Las acciones de Micron siguen en plena ebullición. Tras una revalorización cercana al 240% en los últimos doce meses, el consenso podría pensar que el recorrido está agotado. Sin embargo, desde UBS creen justo lo contrario: el mercado todavía infravalora la profundidad y duración del ciclo alcista de la memoria.
El banco suizo ha reiterado su recomendación de compra y ha elevado su precio objetivo desde 300 hasta 400 dólares por acción, lo que implica un potencial adicional de alrededor del 16% desde los niveles actuales. El cambio de visión llega tras una serie de reuniones con el equipo directivo de la compañía, que transmitió un mensaje claro sobre la solidez del ciclo en curso.

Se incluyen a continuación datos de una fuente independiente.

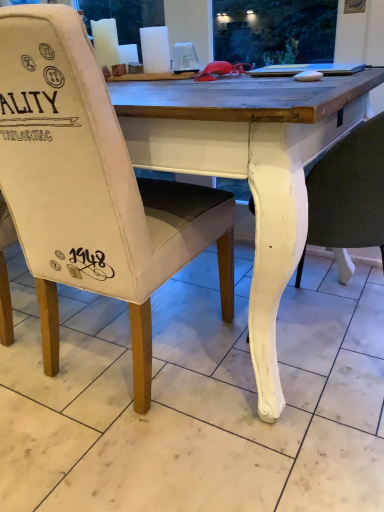
Question: From a real-world perspective, is canvas chair at center, placed as the second chair when sorted from right to left, above or below white painted wood chair at lower right, placed as the second chair when sorted from left to right?

Choices:
 (A) above
 (B) below

Answer: (A)

Question: Is canvas chair at center, acting as the first chair starting from the left, spatially inside white painted wood chair at lower right, placed as the second chair when sorted from left to right, or outside of it?

Choices:
 (A) outside
 (B) inside

Answer: (A)

Question: Which object is the farthest from the canvas chair at center, acting as the first chair starting from the left?

Choices:
 (A) white marble tile at lower center
 (B) white painted wood chair at lower right, which appears as the first chair when viewed from the right

Answer: (B)

Question: Which object is the closest to the canvas chair at center, placed as the second chair when sorted from right to left?

Choices:
 (A) white marble tile at lower center
 (B) white painted wood chair at lower right, which appears as the first chair when viewed from the right

Answer: (A)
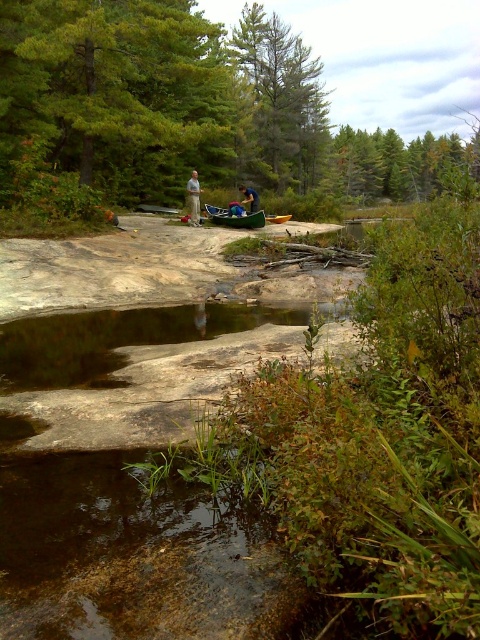
In the scene shown: Who is taller, green leafy tree at upper left or green matte canoe at center?

green leafy tree at upper left

Is point (121, 129) less distant than point (218, 209)?

Yes, point (121, 129) is in front of point (218, 209).

I want to click on green leafy tree at upper left, so coord(112,93).

Based on the photo, does green matte tree at upper center come in front of light brown fabric pants at center?

No, it is not.

Who is positioned more to the right, green matte tree at upper center or light brown fabric pants at center?

green matte tree at upper center

Find the location of a particular element. The width and height of the screenshot is (480, 640). green matte tree at upper center is located at coordinates (283, 97).

Locate an element on the screen. The width and height of the screenshot is (480, 640). green matte tree at upper center is located at coordinates (283, 97).

Which of these two, green matte tree at upper center or green fabric backpack at center, stands taller?

With more height is green matte tree at upper center.

What do you see at coordinates (283, 97) in the screenshot? Image resolution: width=480 pixels, height=640 pixels. I see `green matte tree at upper center` at bounding box center [283, 97].

Where is `green matte tree at upper center`? The height and width of the screenshot is (640, 480). green matte tree at upper center is located at coordinates (283, 97).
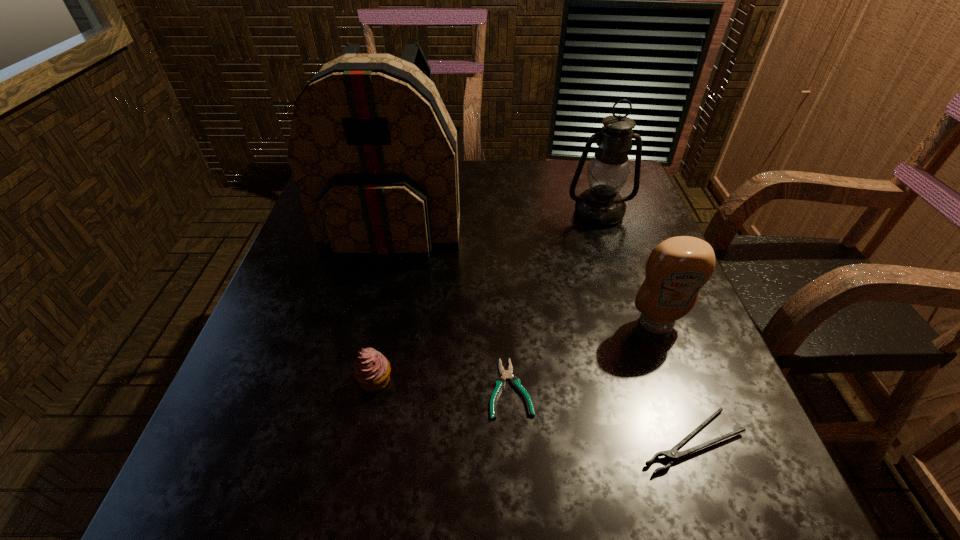
The image size is (960, 540). I want to click on free space located on the label of the condiment, so click(692, 420).

At what (x,y) coordinates should I click in order to perform the action: click on free space located 0.090m on the left of the fourth tallest object. Please return your answer as a coordinate pair (x, y). The image size is (960, 540). Looking at the image, I should click on (308, 380).

Where is `free location located on the left of the second shortest object`? free location located on the left of the second shortest object is located at coordinates (571, 441).

This screenshot has height=540, width=960. I want to click on free spot located 0.220m on the left of the pliers, so click(369, 388).

I want to click on backpack at the far edge, so click(x=373, y=151).

Image resolution: width=960 pixels, height=540 pixels. In order to click on oil lamp that is positioned at the far edge in this screenshot , I will do tap(602, 205).

Find the location of `object that is at the near edge`. object that is at the near edge is located at coordinates (672, 454).

The image size is (960, 540). Find the location of `object situated at the left edge`. object situated at the left edge is located at coordinates (373, 151).

The width and height of the screenshot is (960, 540). Find the location of `oil lamp that is at the right edge`. oil lamp that is at the right edge is located at coordinates (602, 205).

This screenshot has width=960, height=540. I want to click on condiment that is at the right edge, so click(x=677, y=268).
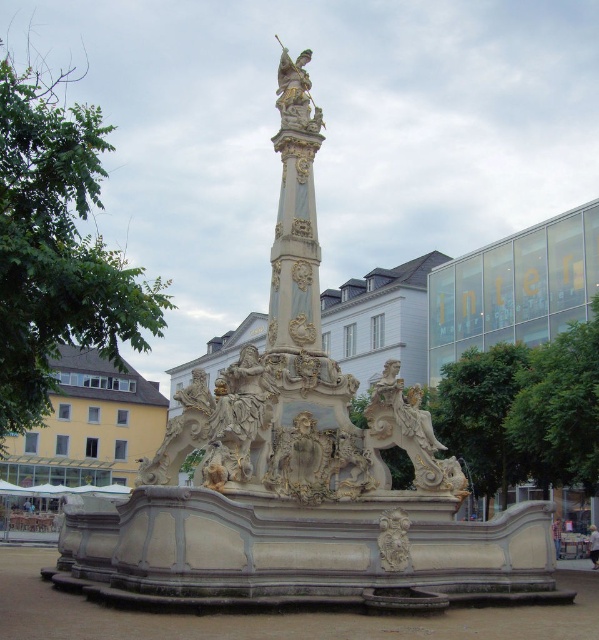
You are an art student analyzing the fountain. You observe the gold ornate statue at center and the carved stone relief at center. Which object is positioned to the left of the other?

The gold ornate statue at center is to the left of carved stone relief at center.

You are an art student analyzing the fountain structure. You observe the gold ornate statue at center and the carved stone relief at center. Which object is located higher in the scene?

The gold ornate statue at center is positioned over the carved stone relief at center, so it is higher in the scene.

You are an art student visiting the fountain and want to sketch both the gold ornate statue at center and the carved stone relief at center. Which one should you focus on first if you want to capture the most prominent feature?

The gold ornate statue at center is larger in size than the carved stone relief at center, so you should focus on the gold ornate statue at center first as it is the more prominent feature.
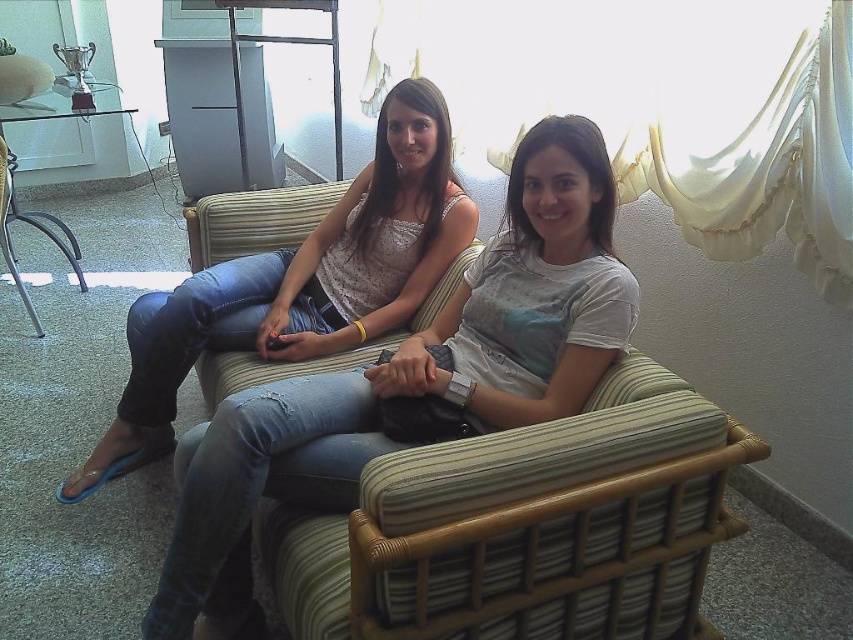
Question: Which point is farther to the camera?

Choices:
 (A) matte white tank top at center
 (B) denim jeans at center

Answer: (A)

Question: Where is denim jeans at center located in relation to matte white tank top at center in the image?

Choices:
 (A) left
 (B) right

Answer: (B)

Question: Where is denim jeans at center located in relation to matte white tank top at center in the image?

Choices:
 (A) left
 (B) right

Answer: (B)

Question: In this image, where is denim jeans at center located relative to matte white tank top at center?

Choices:
 (A) below
 (B) above

Answer: (A)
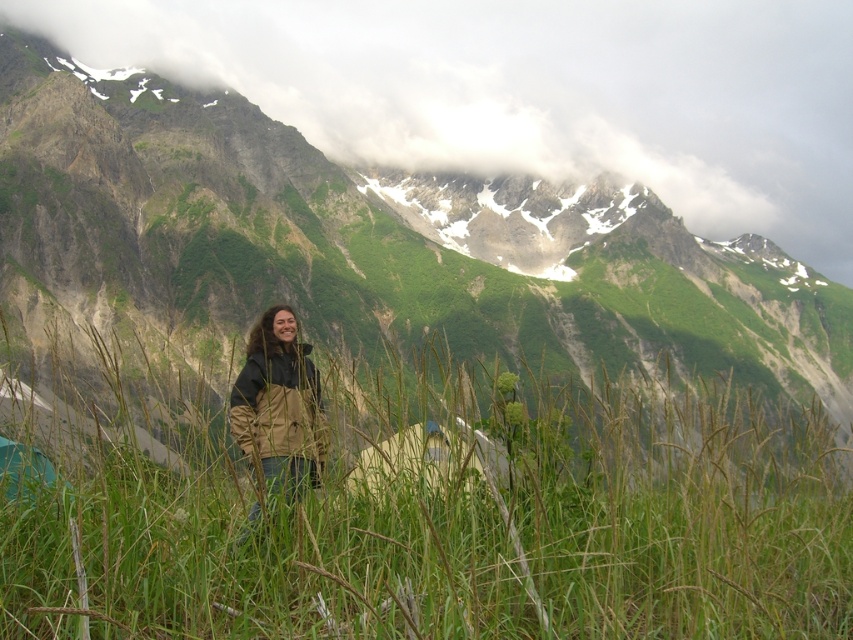
You are planning to set up a campsite and need to know the relative positions of the tents. According to the scene, where is the white canvas tent at center in relation to the green fabric tent at lower left?

The white canvas tent at center is located below the green fabric tent at lower left.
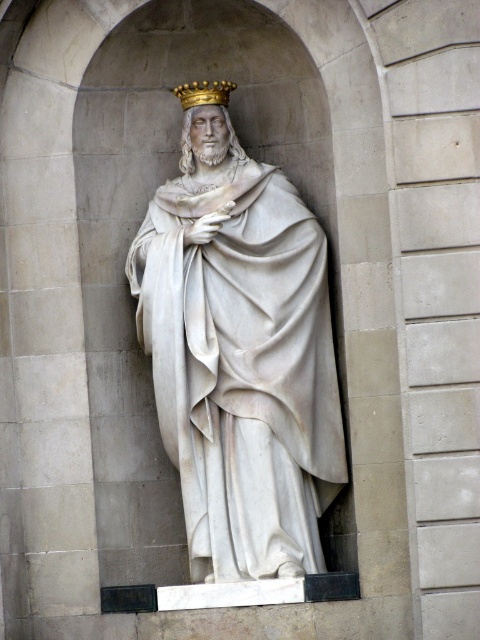
Who is taller, white marble statue at center or gold metallic crown at upper center?

white marble statue at center is taller.

The image size is (480, 640). What do you see at coordinates (240, 355) in the screenshot? I see `white marble statue at center` at bounding box center [240, 355].

Is point (143, 266) behind point (187, 99)?

No, it is not.

Locate an element on the screen. This screenshot has height=640, width=480. white marble statue at center is located at coordinates (240, 355).

Between golden crown at center and gold metallic crown at upper center, which one is positioned lower?

gold metallic crown at upper center is below.

How far apart are golden crown at center and gold metallic crown at upper center?

golden crown at center and gold metallic crown at upper center are 10.87 inches apart.

Find the location of a particular element. The width and height of the screenshot is (480, 640). golden crown at center is located at coordinates (202, 104).

Between white marble statue at center and golden crown at center, which one is positioned lower?

white marble statue at center is below.

Is white marble statue at center to the right of golden crown at center from the viewer's perspective?

Correct, you'll find white marble statue at center to the right of golden crown at center.

Find the location of a particular element. white marble statue at center is located at coordinates (240, 355).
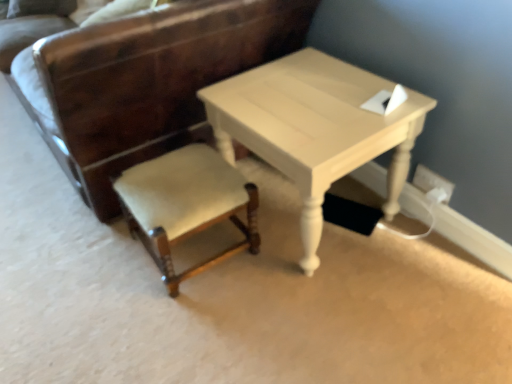
Question: Is velvet beige stool at center, which appears as the 1th chair when ordered from the bottom, further to camera compared to light beige wood table at center?

Choices:
 (A) yes
 (B) no

Answer: (A)

Question: From the image's perspective, does velvet beige stool at center, the 2th chair in the top-to-bottom sequence, appear lower than light beige wood table at center?

Choices:
 (A) no
 (B) yes

Answer: (B)

Question: From a real-world perspective, is velvet beige stool at center, which appears as the 1th chair when ordered from the bottom, physically above light beige wood table at center?

Choices:
 (A) no
 (B) yes

Answer: (A)

Question: Does velvet beige stool at center, which appears as the 1th chair when ordered from the bottom, have a lesser width compared to light beige wood table at center?

Choices:
 (A) yes
 (B) no

Answer: (A)

Question: Considering the relative positions of velvet beige stool at center, which appears as the 1th chair when ordered from the bottom, and light beige wood table at center in the image provided, is velvet beige stool at center, which appears as the 1th chair when ordered from the bottom, to the left of light beige wood table at center from the viewer's perspective?

Choices:
 (A) no
 (B) yes

Answer: (B)

Question: Looking at the image, does light beige wood table at center seem bigger or smaller compared to velvet beige chair at lower left, the 1th chair when ordered from top to bottom?

Choices:
 (A) small
 (B) big

Answer: (A)

Question: Is point (403, 137) positioned closer to the camera than point (79, 71)?

Choices:
 (A) farther
 (B) closer

Answer: (A)

Question: From the image's perspective, is light beige wood table at center located above or below velvet beige chair at lower left, the 2th chair positioned from the bottom?

Choices:
 (A) above
 (B) below

Answer: (B)

Question: In terms of height, does light beige wood table at center look taller or shorter compared to velvet beige chair at lower left, the 1th chair when ordered from top to bottom?

Choices:
 (A) tall
 (B) short

Answer: (B)

Question: From a real-world perspective, is velvet beige stool at center, which appears as the 1th chair when ordered from the bottom, physically located above or below velvet beige chair at lower left, the 2th chair positioned from the bottom?

Choices:
 (A) below
 (B) above

Answer: (A)

Question: Looking at their shapes, would you say velvet beige stool at center, which appears as the 1th chair when ordered from the bottom, is wider or thinner than velvet beige chair at lower left, the 1th chair when ordered from top to bottom?

Choices:
 (A) wide
 (B) thin

Answer: (B)

Question: Is point (146, 185) closer or farther from the camera than point (147, 61)?

Choices:
 (A) closer
 (B) farther

Answer: (B)

Question: From the image's perspective, is velvet beige stool at center, the 2th chair in the top-to-bottom sequence, located above or below velvet beige chair at lower left, the 1th chair when ordered from top to bottom?

Choices:
 (A) above
 (B) below

Answer: (B)

Question: In terms of height, does velvet beige chair at lower left, the 2th chair positioned from the bottom, look taller or shorter compared to white plastic electric outlet at lower right?

Choices:
 (A) short
 (B) tall

Answer: (B)

Question: From the image's perspective, is velvet beige chair at lower left, the 2th chair positioned from the bottom, located above or below white plastic electric outlet at lower right?

Choices:
 (A) below
 (B) above

Answer: (B)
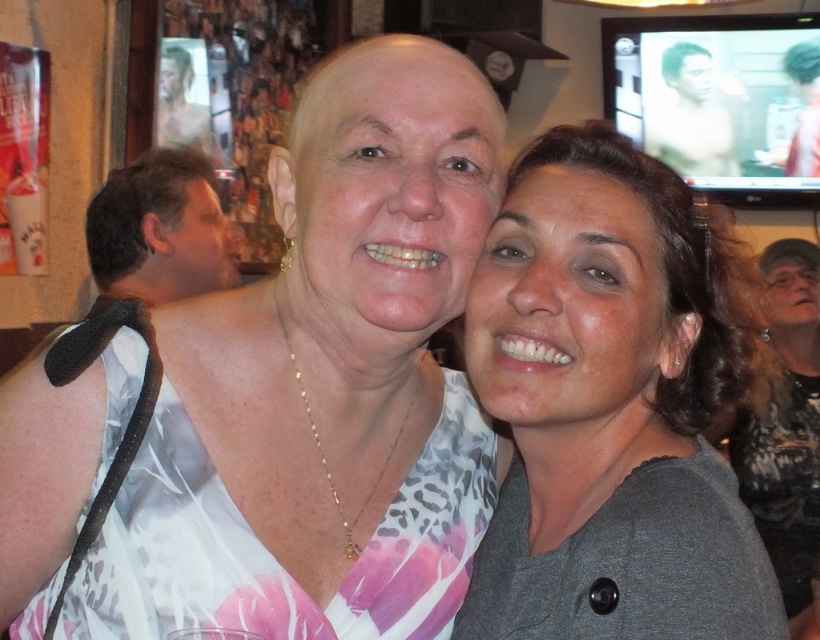
You are a photographer trying to adjust the lighting for a portrait. You notice the dark brown hair at right and the shiny skin man at upper right. Which of these two is positioned more to the right side of the image?

The shiny skin man at upper right is positioned more to the right side of the image because the dark brown hair at right is to its left.

You are a photographer trying to capture a clear shot of both the gray matte shirt at center and the shiny silver hair at upper center. Which object should you focus on first to ensure it appears sharp in the photo?

The gray matte shirt at center is larger in size than the shiny silver hair at upper center, so focusing on the gray matte shirt at center first will ensure it appears sharp, and the shiny silver hair at upper center should also be in focus due to its proximity in depth of field.

In the scene shown: You are a photographer trying to focus on the dark brown hair at right and the shiny silver hair at upper center. Which hair is nearer to you?

The dark brown hair at right is closer to the viewer than the shiny silver hair at upper center.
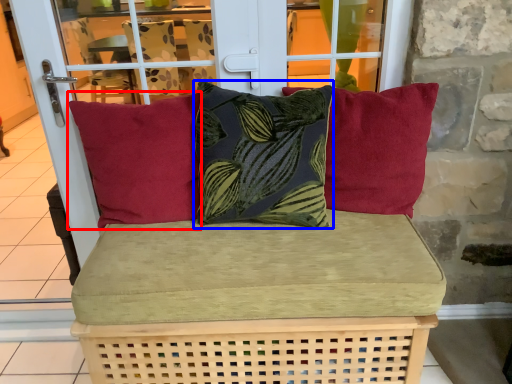
Question: Which point is further to the camera, pillow (highlighted by a red box) or pillow (highlighted by a blue box)?

Choices:
 (A) pillow
 (B) pillow

Answer: (A)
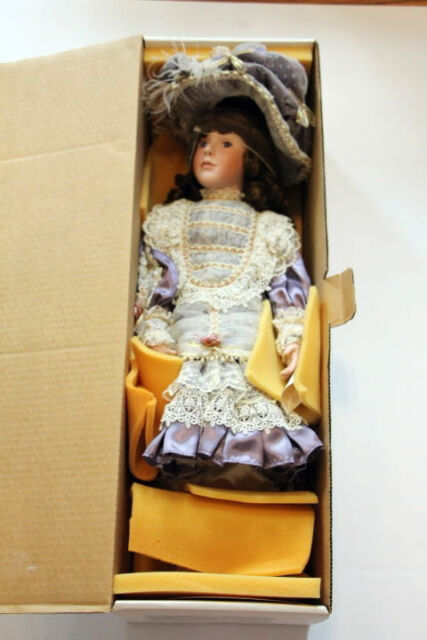
Where is `foam`? The height and width of the screenshot is (640, 427). foam is located at coordinates (196, 532).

Según explica UBS, la inteligencia artificial ha alterado de forma estructural el mercado de la memoria, especialmente en el caso de la DRAM. En el pasado, la memoria era vista como un simple componente dentro del sistema. Hoy, en cambio, se ha convertido en un factor diferenciador clave dentro del hardware de alto rendimiento.
El analista Timothy Arcuri subraya que los clientes de Micron han pasado a considerar la memoria como un activo estratégico, lo que ha cambiado por completo la forma en que gestionan sus compras. Ya no se trata solo de precio, sino de rendimiento, fiabilidad y calidad, algo que permite a los fabricantes líderes capturar más valor.
En palabras de UBS, los proveedores de memoria por fin están siendo remunerados por ofrecer productos “best-in-class”, algo impensable en el mundo pre-IA.
Otro punto clave del análisis es el fuerte desequilibrio entre oferta y demanda. Micron estaría cubriendo actualmente solo entre el 50% y el 75% de la demanda de algunos de sus principales clientes, lo que refuerza la tesis de escasez persistente y apoya la idea de un ciclo alcista más largo de lo habitual.
UBS destaca además que el crecimiento del contenido de DRAM en los servidores de IA sigue siendo infravalorado por el mercado. Frente a la memoria NAND, la DRAM ofrece una propuesta de valor superior en sistemas avanzados, al permitir soluciones más personalizadas y de mayor calidad, un área donde Micron se encuentra bien posicionada.
La conclusión de UBS es clara: no se trata de un repunte cíclico tradicional, sino de un cambio estructural en el mercado de la memoria impulsado por la IA. La combinación de demanda creciente, oferta limitada y mayor poder de fijación de precios podría sostener un ciclo alcista más extenso y menos volátil de lo que muchos inversores esperan.
Con el valor todavía lejos de algunos de los objetivos más optimistas del consenso —que llegan hasta los 500 dólares—, UBS cree que Micron sigue siendo una de las formas más directas de exponerse al boom de la inteligencia artificial más allá de los grandes nombres del diseño de chips.
Conclusión: Micron ya ha corrido mucho, pero según UBS, el mercado aún no ha descontado plenamente hasta qué punto la IA ha convertido la memoria en un activo estratégico. Y eso deja margen para que el rally continúe.